Amateur math time. Working backward from Jeff Jarvis’ assertion in the video on Six Pixels (link batch below), a web-based news business has a running expenses margin of about 50%. Let’s assume a significant portion of a given newspaper’s revenue online comes from advertisements, we’ll call this amount 50%. This matches up cleanly with the running expenses, so we can assume from this that ad revenue covers everything that keeps the lights on, and the remainder – that 43% of other revenue – is what drives the growth, innovation and renewal of the business.
This means that just having the pages up and accessible is capable of driving a business and keeping it going. For a business run entirely on the web, that’s their entire operating budget, production to dissemination and maintenance. 57% of revenue, actually, which means a sustainable business. Not a growing one, but sustainable, which is more than most entrepreneurial enterprises enjoy.
So what happens when you mess with what is proven, in actual business and in models designed by people who know what they’re doing?

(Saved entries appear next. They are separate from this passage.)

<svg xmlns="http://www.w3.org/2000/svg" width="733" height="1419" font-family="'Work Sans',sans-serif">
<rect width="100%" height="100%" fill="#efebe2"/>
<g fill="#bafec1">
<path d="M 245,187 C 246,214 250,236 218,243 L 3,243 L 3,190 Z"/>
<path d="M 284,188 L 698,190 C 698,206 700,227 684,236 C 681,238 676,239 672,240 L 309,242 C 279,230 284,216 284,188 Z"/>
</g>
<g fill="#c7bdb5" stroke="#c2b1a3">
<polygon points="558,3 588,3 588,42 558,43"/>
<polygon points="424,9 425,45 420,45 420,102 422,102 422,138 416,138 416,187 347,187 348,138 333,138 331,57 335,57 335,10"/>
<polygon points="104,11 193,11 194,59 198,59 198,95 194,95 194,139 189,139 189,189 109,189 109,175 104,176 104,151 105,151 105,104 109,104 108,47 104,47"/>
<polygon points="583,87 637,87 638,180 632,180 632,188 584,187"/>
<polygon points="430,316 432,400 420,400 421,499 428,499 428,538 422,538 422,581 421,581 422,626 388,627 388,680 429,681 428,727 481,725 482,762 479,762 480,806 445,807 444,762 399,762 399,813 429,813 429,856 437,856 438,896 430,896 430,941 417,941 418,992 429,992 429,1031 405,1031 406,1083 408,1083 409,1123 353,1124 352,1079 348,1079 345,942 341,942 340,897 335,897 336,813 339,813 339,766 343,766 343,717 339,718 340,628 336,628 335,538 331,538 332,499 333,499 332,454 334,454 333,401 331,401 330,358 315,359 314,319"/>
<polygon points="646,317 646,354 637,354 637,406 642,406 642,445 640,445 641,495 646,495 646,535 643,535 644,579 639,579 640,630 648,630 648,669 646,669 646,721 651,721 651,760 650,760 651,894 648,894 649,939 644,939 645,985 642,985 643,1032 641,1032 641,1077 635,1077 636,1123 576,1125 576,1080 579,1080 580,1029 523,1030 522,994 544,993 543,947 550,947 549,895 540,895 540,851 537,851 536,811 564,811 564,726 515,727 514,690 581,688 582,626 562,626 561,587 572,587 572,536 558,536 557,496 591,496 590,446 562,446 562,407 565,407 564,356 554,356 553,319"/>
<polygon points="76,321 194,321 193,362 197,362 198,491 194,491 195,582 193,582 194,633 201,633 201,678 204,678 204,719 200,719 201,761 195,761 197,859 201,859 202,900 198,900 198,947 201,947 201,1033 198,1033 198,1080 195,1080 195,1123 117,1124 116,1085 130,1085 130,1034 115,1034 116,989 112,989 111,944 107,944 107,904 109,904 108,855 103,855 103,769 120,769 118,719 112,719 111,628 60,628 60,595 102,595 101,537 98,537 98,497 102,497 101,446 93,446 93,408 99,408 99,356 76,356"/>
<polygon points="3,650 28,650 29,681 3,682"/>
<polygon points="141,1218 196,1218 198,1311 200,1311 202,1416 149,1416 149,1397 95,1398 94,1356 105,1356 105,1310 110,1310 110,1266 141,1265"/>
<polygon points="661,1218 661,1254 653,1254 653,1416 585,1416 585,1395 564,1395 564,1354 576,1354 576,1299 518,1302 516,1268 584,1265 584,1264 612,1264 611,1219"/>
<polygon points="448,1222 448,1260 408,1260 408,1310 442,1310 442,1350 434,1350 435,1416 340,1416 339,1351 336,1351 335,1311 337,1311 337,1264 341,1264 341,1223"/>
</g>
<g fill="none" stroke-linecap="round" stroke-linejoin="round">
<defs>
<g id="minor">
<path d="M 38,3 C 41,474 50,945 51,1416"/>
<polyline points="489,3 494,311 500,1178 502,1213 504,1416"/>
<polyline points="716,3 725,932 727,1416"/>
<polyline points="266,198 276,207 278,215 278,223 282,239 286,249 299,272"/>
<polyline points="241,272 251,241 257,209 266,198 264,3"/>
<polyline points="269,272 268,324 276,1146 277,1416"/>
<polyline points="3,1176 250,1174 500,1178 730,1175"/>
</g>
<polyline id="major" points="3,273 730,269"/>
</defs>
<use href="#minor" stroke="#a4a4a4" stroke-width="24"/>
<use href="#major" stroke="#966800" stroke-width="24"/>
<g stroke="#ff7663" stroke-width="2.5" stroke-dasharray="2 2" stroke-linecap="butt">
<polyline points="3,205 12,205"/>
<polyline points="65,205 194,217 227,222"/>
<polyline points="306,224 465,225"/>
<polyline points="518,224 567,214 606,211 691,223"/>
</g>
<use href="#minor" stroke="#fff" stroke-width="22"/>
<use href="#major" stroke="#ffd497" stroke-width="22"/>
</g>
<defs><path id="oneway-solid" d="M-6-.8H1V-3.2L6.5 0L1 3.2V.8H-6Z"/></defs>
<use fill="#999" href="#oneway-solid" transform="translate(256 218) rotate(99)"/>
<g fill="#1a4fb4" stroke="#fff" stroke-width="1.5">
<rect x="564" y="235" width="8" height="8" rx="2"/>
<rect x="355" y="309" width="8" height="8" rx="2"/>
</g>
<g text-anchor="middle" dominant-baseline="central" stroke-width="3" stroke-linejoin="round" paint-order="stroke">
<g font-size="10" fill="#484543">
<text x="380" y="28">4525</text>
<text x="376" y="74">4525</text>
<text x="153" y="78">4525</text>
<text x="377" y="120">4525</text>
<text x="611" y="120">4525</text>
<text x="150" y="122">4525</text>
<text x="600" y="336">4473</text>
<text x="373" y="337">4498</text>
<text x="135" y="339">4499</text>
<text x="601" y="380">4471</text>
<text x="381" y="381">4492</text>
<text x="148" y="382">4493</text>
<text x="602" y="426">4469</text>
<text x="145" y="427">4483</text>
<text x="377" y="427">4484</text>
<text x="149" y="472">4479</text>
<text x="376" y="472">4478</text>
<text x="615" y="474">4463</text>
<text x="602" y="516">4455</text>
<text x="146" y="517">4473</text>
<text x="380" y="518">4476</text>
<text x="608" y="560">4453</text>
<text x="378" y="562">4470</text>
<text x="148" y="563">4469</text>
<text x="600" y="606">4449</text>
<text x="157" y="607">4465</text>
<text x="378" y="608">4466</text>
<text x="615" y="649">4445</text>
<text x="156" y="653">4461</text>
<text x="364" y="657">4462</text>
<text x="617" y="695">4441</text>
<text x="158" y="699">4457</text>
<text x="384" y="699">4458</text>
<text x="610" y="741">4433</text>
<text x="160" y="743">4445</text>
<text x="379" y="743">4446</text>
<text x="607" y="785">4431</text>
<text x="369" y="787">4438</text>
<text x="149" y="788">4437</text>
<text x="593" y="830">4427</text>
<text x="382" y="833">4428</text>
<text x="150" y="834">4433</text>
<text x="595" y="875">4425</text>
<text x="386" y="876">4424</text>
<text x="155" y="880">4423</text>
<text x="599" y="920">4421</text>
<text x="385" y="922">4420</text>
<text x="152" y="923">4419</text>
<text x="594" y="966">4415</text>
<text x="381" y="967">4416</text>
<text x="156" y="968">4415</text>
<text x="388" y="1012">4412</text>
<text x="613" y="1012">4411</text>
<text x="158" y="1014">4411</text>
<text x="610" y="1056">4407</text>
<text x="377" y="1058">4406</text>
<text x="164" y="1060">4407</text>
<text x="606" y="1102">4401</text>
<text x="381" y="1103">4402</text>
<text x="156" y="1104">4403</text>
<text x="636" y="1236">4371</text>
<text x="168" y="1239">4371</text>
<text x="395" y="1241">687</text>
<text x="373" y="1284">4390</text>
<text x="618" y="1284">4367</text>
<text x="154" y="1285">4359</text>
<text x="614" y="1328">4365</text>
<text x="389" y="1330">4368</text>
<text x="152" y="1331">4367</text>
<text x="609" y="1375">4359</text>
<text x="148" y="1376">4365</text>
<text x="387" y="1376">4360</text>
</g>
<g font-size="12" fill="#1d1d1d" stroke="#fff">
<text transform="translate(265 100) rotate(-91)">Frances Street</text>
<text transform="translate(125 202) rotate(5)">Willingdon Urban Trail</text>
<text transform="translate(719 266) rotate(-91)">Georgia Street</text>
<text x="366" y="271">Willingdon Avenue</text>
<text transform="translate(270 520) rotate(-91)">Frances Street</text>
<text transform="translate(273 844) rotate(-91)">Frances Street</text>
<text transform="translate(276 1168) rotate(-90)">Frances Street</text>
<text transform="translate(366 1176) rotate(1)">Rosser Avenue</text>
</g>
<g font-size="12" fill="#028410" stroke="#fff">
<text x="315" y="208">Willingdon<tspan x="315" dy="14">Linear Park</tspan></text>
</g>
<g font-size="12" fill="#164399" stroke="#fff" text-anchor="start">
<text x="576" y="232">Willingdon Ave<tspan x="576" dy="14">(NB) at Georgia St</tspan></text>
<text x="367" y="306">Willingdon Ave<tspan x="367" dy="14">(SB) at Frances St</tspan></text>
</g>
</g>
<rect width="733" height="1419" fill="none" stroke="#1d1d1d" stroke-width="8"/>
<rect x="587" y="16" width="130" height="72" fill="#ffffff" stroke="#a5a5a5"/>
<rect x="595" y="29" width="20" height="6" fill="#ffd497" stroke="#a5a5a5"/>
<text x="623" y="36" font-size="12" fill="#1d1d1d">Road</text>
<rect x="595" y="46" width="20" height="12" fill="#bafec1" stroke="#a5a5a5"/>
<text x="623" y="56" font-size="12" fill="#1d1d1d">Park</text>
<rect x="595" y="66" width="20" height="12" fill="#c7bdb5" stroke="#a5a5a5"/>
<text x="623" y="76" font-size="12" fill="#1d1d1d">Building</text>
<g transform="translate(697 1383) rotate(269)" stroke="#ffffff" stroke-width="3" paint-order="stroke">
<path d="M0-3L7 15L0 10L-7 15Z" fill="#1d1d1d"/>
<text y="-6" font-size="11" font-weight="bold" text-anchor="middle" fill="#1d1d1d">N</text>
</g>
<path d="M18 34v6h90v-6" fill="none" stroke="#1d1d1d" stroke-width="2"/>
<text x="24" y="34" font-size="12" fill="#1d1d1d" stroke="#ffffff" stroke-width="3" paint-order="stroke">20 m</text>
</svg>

You begin to slowly, inevitably fail.
Let’s say you remove Google, as Rupert Murdoch is doing with News Corp. What will happen to his ad revenues? Let’s say that, of the ads a given site has, 5% are impression-based, rather than click-based. Now assume that Google’s referrals account for 25% of your total page views. This alone means that (on even distribution) suddenly 1% of your total business revenues disappears. That may not sound like much, but in a company like News Corp with its current values and performance, that’s a staggering 7.1 million dollars. Just because one percent of your revenues disappeared. And then there are the clicking 8% of internet participants. I can’t even begin to filter those numbers.
Unless I’m missing a beat, it looks like Rupert’s sneezing away 7 million dollars with a few extra lines in a robots.txt file somewhere on a server or eighty. I desperately hope someone corrects me because that is some new breed of stupidity.
Someone tell me my math is way off here, please, because I feel a little ill.
Link Batch:
- The Times Online: Will papers’ pay walls topple the web’s freedom to pillage news?
- Six Pixels of Separation: How Journalism Survives New Media (By Saving Itself)
- Buzz Machine: The Half-Life Of News, Nose, face, cut, spire: Blocking Google
Side note: As I was writing this, I was watching the presentation on Six Pixels, and TweetDeck popped out a notification with a tweet FROM Jeff Jarvis. Weird, right? Thus Follows:
@IanMRountree: Definition of trippy: Seeing a tweet pop up from @jeffjarvis WHILE watching a presentation of his on @mitchjoel‘s blog! (Sat Dec 05, 22:09)
@jeffjarvis: @ianmrountree I haunt you. (Sat Dec 05, 22:15)
How does this relate? Simple: As Jarvis says in the video, the future of the web is interactivity and contribution. And FREE. The future of the web is the future of society, much as we dislike it sometimes. Let Rupert put that in his pipe and smoke it.